Recruitment of leukocytes is essential to fight infections or to heal injuries; however, excessive and/or prolonged responses favor the development of major inflammatory pathologies, such as cardiovascular or neurodegenerative diseases. Thus, it is of great interest to seek novel compounds that can regulate leukocyte recruitment depending on the degree of inflammation. We have isolated and characterized, by different chromatographic techniques, mass spectrometry, and Edman sequencing, a new hexapeptide (SSLSKL) from the Mexican frog Pachymedusa dacnicolor, which we named pachymodulin. In vitro, pachymodulin promotes the migration of leukocytes through the binding and activation of the human and mouse N-formyl peptide receptor 2 (huFPR2). In vivo, it exhibits opposite biological activities: under homeostatic conditions, pachymodulin induces the recruitment of leukocytes, whereas under inflammatory conditions, it inhibits this process. Therefore, pachymodulin represents an interesting template in the quest to design new immunomodulatory drugs in the therapy of immune-related diseases.

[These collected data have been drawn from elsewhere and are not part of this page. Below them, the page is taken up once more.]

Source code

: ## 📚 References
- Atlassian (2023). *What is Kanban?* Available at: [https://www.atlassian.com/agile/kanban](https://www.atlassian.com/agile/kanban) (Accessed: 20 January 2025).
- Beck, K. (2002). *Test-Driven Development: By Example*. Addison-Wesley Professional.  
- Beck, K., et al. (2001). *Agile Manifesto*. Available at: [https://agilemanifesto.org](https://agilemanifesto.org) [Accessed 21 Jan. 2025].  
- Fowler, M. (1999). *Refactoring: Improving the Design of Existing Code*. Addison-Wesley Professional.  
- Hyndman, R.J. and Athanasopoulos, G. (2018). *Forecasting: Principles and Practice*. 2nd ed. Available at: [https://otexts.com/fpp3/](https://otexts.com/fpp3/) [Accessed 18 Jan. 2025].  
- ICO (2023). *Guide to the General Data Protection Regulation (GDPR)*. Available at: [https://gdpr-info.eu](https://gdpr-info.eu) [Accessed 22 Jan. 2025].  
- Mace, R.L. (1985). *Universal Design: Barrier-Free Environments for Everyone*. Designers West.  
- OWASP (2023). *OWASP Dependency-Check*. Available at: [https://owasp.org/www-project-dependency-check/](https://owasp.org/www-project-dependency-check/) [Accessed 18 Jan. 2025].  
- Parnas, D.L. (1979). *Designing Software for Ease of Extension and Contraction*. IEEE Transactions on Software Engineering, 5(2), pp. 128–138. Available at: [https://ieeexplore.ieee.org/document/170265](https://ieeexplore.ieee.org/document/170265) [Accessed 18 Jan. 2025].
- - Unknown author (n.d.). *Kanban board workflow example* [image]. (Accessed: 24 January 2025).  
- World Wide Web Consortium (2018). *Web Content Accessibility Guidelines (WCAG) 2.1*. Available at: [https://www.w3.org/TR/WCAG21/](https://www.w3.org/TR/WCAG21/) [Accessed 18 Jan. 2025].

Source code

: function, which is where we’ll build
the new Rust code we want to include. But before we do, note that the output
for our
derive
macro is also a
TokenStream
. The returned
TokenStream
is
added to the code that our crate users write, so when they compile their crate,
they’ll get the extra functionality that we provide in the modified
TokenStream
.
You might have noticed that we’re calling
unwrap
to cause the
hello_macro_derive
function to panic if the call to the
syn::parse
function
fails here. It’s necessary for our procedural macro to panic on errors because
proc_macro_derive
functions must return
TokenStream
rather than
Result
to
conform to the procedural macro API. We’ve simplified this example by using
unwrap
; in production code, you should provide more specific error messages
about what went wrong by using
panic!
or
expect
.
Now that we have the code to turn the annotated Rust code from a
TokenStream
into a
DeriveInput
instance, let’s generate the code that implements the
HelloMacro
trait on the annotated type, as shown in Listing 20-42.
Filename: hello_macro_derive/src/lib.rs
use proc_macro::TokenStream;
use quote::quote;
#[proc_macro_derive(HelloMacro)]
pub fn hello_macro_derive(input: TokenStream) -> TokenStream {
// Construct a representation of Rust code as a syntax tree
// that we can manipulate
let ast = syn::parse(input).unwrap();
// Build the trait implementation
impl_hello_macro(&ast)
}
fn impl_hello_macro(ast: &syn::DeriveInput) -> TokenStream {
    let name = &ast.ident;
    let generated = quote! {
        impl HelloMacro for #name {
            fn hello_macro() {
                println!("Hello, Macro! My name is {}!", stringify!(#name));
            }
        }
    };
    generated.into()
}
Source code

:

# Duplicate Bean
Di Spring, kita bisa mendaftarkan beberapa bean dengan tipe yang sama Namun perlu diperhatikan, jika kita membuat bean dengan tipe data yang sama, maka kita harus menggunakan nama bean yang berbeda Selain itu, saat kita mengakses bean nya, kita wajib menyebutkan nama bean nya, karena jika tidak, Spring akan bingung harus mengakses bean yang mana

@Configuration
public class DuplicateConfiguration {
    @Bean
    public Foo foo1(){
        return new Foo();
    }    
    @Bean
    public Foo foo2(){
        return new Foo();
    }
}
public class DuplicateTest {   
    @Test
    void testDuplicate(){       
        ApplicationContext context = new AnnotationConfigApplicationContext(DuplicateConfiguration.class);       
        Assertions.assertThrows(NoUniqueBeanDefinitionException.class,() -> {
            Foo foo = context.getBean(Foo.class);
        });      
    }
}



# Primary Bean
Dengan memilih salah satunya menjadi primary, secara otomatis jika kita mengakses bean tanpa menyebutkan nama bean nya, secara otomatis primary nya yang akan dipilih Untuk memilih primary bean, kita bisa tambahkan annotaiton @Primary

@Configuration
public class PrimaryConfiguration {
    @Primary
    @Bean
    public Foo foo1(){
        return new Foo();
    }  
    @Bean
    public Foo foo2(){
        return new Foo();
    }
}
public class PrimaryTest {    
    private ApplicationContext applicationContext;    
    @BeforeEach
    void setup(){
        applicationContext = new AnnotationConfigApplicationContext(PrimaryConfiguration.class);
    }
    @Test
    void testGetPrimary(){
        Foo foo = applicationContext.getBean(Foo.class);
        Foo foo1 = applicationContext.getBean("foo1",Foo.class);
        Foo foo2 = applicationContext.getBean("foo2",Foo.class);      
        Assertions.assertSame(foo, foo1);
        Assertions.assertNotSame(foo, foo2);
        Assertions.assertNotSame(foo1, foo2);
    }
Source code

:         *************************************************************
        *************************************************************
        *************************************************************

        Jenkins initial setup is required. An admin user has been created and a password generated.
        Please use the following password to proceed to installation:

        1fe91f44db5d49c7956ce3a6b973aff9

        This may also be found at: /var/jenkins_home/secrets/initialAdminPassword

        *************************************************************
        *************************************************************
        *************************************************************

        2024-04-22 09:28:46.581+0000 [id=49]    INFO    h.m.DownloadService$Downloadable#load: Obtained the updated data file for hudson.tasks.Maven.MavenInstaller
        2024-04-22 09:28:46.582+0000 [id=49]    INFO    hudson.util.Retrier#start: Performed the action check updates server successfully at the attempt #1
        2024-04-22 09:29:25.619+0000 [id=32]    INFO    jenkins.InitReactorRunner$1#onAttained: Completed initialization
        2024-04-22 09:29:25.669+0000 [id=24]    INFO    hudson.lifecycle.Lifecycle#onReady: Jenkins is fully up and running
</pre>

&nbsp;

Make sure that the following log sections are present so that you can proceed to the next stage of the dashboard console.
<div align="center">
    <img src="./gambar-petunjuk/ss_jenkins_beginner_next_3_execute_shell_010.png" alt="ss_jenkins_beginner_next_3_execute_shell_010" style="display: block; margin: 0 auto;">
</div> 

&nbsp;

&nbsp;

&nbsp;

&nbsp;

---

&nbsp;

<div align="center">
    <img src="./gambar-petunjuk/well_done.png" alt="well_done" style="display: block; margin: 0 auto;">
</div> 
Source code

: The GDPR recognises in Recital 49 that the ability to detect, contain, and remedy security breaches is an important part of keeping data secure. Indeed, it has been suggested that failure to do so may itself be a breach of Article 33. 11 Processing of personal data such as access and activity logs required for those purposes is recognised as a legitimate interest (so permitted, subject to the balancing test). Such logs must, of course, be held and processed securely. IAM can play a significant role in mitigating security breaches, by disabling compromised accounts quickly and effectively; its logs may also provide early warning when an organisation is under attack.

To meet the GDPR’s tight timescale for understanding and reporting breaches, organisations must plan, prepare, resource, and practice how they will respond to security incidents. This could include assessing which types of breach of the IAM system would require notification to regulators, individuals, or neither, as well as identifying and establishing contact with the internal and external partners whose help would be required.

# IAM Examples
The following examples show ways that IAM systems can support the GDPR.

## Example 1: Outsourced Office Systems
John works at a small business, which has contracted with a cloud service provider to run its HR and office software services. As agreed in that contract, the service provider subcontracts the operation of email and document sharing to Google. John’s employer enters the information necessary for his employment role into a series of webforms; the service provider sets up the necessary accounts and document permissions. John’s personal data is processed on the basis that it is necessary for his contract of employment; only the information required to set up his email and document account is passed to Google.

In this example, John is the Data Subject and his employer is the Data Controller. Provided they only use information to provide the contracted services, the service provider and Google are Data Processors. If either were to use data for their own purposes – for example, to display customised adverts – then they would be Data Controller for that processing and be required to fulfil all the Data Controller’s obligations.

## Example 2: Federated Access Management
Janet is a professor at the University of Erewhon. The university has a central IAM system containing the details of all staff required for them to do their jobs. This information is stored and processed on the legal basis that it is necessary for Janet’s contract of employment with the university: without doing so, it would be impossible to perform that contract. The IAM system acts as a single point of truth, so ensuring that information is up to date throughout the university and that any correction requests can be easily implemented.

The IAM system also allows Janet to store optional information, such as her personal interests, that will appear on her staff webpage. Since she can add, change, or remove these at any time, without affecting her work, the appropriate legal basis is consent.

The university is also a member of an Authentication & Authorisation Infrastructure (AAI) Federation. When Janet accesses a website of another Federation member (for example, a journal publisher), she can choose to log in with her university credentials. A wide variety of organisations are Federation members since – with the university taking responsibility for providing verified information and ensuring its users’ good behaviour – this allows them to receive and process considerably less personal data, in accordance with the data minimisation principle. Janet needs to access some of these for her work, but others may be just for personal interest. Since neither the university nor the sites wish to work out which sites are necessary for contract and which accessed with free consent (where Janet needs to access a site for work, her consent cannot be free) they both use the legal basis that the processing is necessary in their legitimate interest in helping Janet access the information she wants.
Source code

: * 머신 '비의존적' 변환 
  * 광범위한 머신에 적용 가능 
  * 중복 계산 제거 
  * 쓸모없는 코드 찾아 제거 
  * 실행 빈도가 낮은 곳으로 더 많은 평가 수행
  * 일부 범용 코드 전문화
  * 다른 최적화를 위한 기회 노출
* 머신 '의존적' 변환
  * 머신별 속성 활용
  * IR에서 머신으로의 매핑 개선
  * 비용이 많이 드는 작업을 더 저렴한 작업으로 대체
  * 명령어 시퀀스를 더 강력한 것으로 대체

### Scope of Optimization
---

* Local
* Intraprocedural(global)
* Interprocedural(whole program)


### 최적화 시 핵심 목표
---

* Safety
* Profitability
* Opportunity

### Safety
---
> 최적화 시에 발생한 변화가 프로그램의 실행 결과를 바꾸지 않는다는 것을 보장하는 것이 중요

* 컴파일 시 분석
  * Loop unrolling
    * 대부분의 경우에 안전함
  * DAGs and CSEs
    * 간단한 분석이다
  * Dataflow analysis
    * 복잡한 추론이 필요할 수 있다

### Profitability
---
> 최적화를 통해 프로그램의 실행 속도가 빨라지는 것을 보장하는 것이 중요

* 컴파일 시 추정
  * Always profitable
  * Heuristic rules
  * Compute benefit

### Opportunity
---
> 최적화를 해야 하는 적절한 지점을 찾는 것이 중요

Peptidoglycan potentiates the membrane disrupting effect of the carboxyamidated form of DMS-DA6, a Gram-positive selective antimicrobial peptide isolated from Pachymedusa dacnicolor skin

The occurrence of nosocomial infections has been on the rise for the past twenty years. Notably, infections caused by the Gram-positive bacteria Staphylococcus aureus represent a major clinical problem, as an increase in antibiotic multi-resistant strains has accompanied this rise. There is thus a crucial need to find and characterize new antibiotics against Gram-positive bacteria, and against antibiotic-resistant strains in general. We identified a new dermaseptin, DMS-DA6, produced by the skin of the Mexican frog Pachymedusa dacnicolor, with specific antibacterial activity against Gram-positive bacteria. This peptide is particularly effective against two multiple drug-resistant strains Enterococcus faecium BM4147 and Staphylococcus aureus DAR5829, and has no hemolytic activity. DMS-DA6 is naturally produced with the C-terminal carboxyl group in either the free or amide forms. By using Gram-positive model membranes and different experimental approaches, we showed that both forms of the peptide adopt an α-helical fold and have the same ability to insert into, and to disorganize a membrane composed of anionic lipids. However, the bactericidal capacity of DMS-DA6-NH2 was consistently more potent than that of DMS-DA6-OH. Remarkably, rather than resulting from the interaction with the negatively charged lipids of the membrane, or from a more stable conformation towards proteolysis, the increased capacity to permeabilize the membrane of Gram-positive bacteria of the carboxyamidated form of DMS-DA6 was found to result from its enhanced ability to interact with peptidoglycan.